From destruction to repair: Stem cell exposure could alter the COVID-19 cytokine storm and encourage kidney recovery

Woman standing next to dialysis machine
credit: Natalie Wilson

by Celia Spell

The size of a fist and shaped like a bean, the kidney filters through 100 quarts of blood each day. Two healthy kidneys and that’s the equivalent of 50 gallons of milk every 24 hours.

Kidneys have five main duties, according to the National Kidney Foundation: remove waste and extra fluid from the blood, control the body’s blood pressure, create red blood cells, keep bones strong and maintain healthy systemwide pH levels. And while any amount of disruption to this process can negatively affect the body, kidney failure is often a marker of mortality – a signal that other organs are also struggling. Incurable, renal failure that requires dialysis occurs when kidneys can only function at less than 10 to 15% of their normal capacity. Many illnesses and diseases can lead to kidney failure, including COVID-19, so physicians are always looking for new treatment options.

At the start of the pandemic, many researchers pivoted their research to relate to COVID-19 in an effort to find solutions and treatments for the then-novel virus, and that’s exactly what a team at MUSC did with acute kidney injury (AKI). Blaithin McMahon, MBBCh, M.D., an associate professor of nephrology at MUSC Health, saw that between two thirds and three fourths of COVID patients in the intensive care unit in the U.S. were experiencing kidney failure. When COVID-19 and AKI coincided like this, the risk of death for patients was high, according to the McMahon. If they did recover, they may still require life-long dialysis.

A rare but dangerous response to COVID-19 is the cytokine storm, which is an abnormal inflammatory response to the COVID-19 virus that can harm organs like the kidneys. “We want to stop the inflammation that comes with a cytokine storm,” McMahon said. “We want to switch that inflammatory response into a repair and recovery response.” And by using a new device designed to function alongside dialysis treatment, McMahon is finding promising results.

With the SB-101 device by Sentien, physicians can expose patients to the products of mesenchymal stem cells over a 24-hour period, which McMahon said makes all the difference. With earlier studies of AKI, physicians have administered a one-time injection of stem cells, but without constant delivery, these stem cells fade and become undetectable after an hour.

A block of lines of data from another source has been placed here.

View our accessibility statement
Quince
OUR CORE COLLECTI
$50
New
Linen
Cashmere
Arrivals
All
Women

With constant delivery and exposure to stem cells products over the course of a day, however, these mesenchymal stem cells can promote repair and regeneration instead of inflammation – effectively turning off the cytokine storm seen in severe COVID-19 cases.

“We've never been at a phase of stem cell research where patients have actually been exposed to stem cells for 24 hours,” McMahon said. “And so that's what makes this clinical trial quite novel.”

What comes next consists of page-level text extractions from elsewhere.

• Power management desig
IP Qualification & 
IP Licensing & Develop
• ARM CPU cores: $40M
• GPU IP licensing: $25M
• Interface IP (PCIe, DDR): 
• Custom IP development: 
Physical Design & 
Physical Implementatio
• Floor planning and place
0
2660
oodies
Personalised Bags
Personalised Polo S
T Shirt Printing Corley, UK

Two health care workers discussing a patient’s chart 
Blaithin McMahon, M.D., is researching the effectiveness of stem cell therapy to treat kidneys damaged by COVID-19. credit: Natalie Wilson

As an extracorporeal treatment, the SB 101 functions in tandem with dialysis. In dialysis, a machine outside the body acts as an artificial kidney – removing the blood and filtering out toxins and excess fluids before returning it to the blood stream. The SB 101 device is placed into this dialysis circuit and allows filtered blood to pass by the stem cells without bringing the cells directly back into the body. Only products from these stem cells enter the patients’ blood.

Kidneys have a great capacity to recover, but McMahon said weeks of constant inflammation – like that of the cytokine storm that sometimes accompanies COVID-19 – only makes kidney recovery harder. She has seen young patients with AKI leave the hospital with chronic kidney disease, previously healthy patients who now have a lifetime of dialysis ahead of them. But with this device, she hopes to lessen inflammation and increase the chances of recovery from an AKI.

While her current clinical research is only looking at the safety of high-dose stem cell therapy with dialysis, she is hopeful it will move into the next phase soon and will then look specifically at doses associated with the highest efficacy. In partnership with Sentien and the Dana Farber Institute in Boston, McMahon is working with other institutions such as Johns Hopkins University and University of Iowa on phase 2B of their clinical trial. They will continue working together as the trial progresses.

In addition to treating kidney failure from severe COVID-19, this treatment could also apply to AKI stemming from surgery or other diseases and illnesses, which makes research like McMahon’s important for patient recovery and quality of life.

She’s excited to see where this research will take her next.